Database accessibility during backward phase of crash recovery or HADR takeover

If a database fails unexpectedly before all transactions (or units of work) are committed, or before the changes associated with committed transactions are fully written to disk, then the database is left in an inconsistent state. When a database restart is performed, these transactions are rectified during a process called crash recovery. During crash recovery, the changes associated with these transactions are first replayed from the transaction logs (we often refer to this as the Forward or Redo phase of crash recovery). Transactions which were not yet committed at the time of the database failure are then rolled back (we often refer to this as the Backward or Undo phase of crash recovery). A TAKEOVER HADR operation can also perform a Backward phase to rollback changes that were not yet committed at the time of the operation.

For releases prior to v11.1.2.2, the database is only accessible after the full completion of crash recovery or HADR Takeover. This is not ideal, since a very large transaction could require a lengthy Backward phase, leaving the database entirely inaccessible until it is completed.
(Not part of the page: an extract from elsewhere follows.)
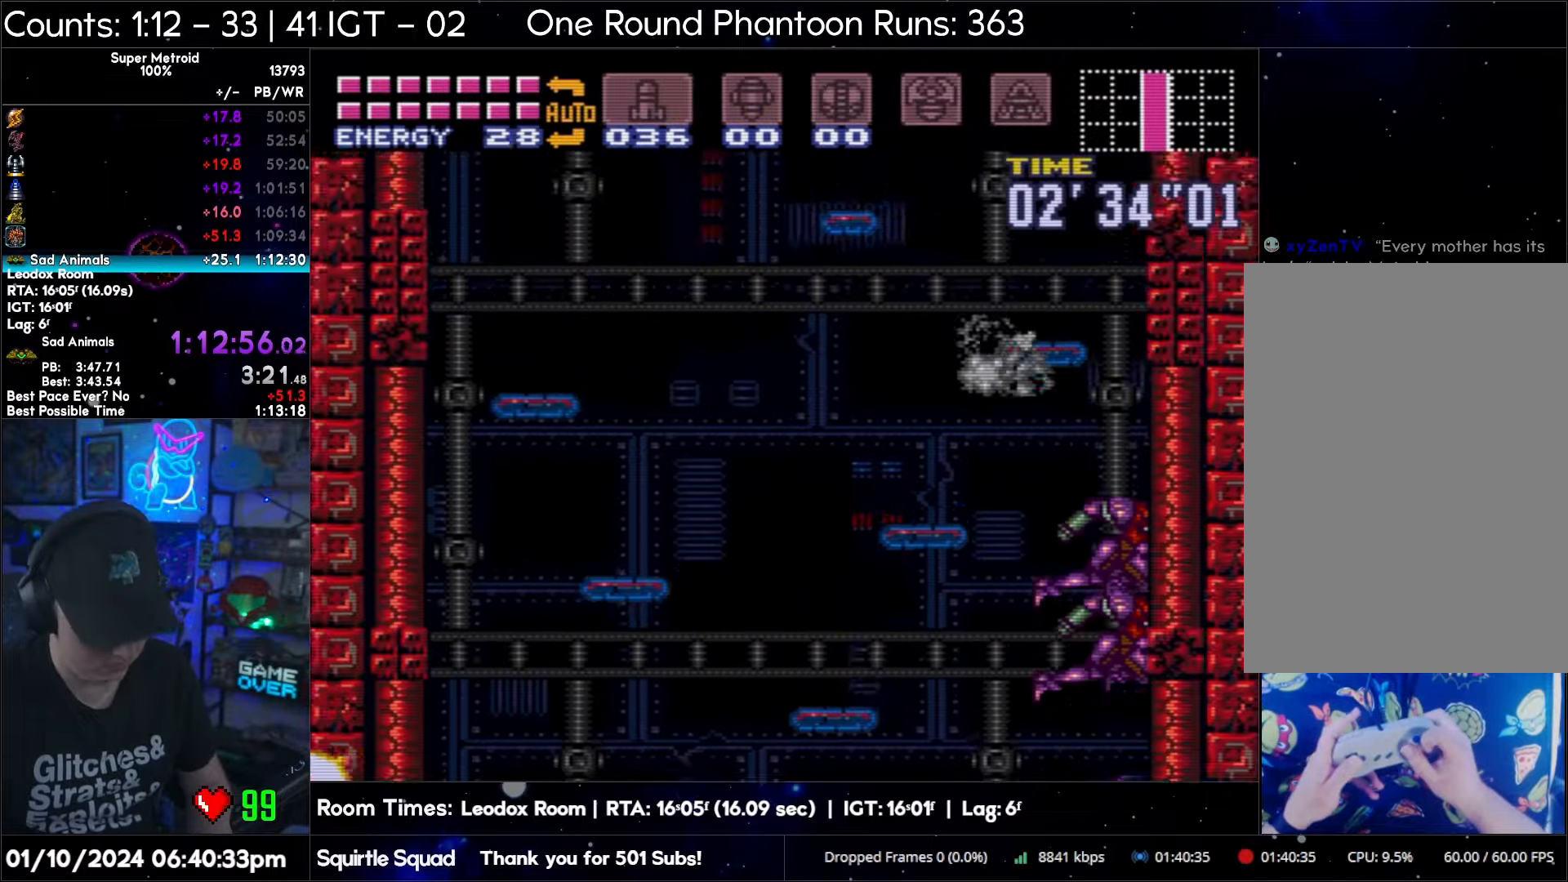
{"buttons": ["A", "DPAD_UP", "DPAD_LEFT"], "events": [[117, "DPAD_UP", "down"], [317, "Y", "up"], [383, "Y", "down"], [467, "Y", "up"]]}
Beginning in v11.1.2.2, the database can be configured to allow connectivity during the Backward phase of crash recovery. This behaviour can be enabled by using the following database registry variable:
db2set DB2_ONLINERECOVERY=YES
The registry variable is read at the beginning of crash recovery, it is not possible to enable or disable while crash recovery is actively running.
The point in time when the database becomes connectable during the Backward phase will depend on the characteristics of the workload. Uncommitted transactions with certain workload operations will be undone during the Backward phase without allowing database access :
  • SQL Data Definition Language (DDL) statements.
  • Operations which modify the database catalogs.
  • Operations against column - organized tables.
  • Workloads that generate some other log - records that are not yet supported .
We refer to this as the Synchronous portion of the Backward phase. Thus, the database will remain inaccessible during the Backward phase until the point in time of the very first of these unsupported operations.
Note: It may be possible that, if the oldest uncommitted transactions contain these unsupported operations, then the majority of the Backward phase will be performed synchronously without database access available

After completion of the Synchronous portion of the Backward phase, database access is allowed. We refer to this as the Asynchronous portion of the Backward phase.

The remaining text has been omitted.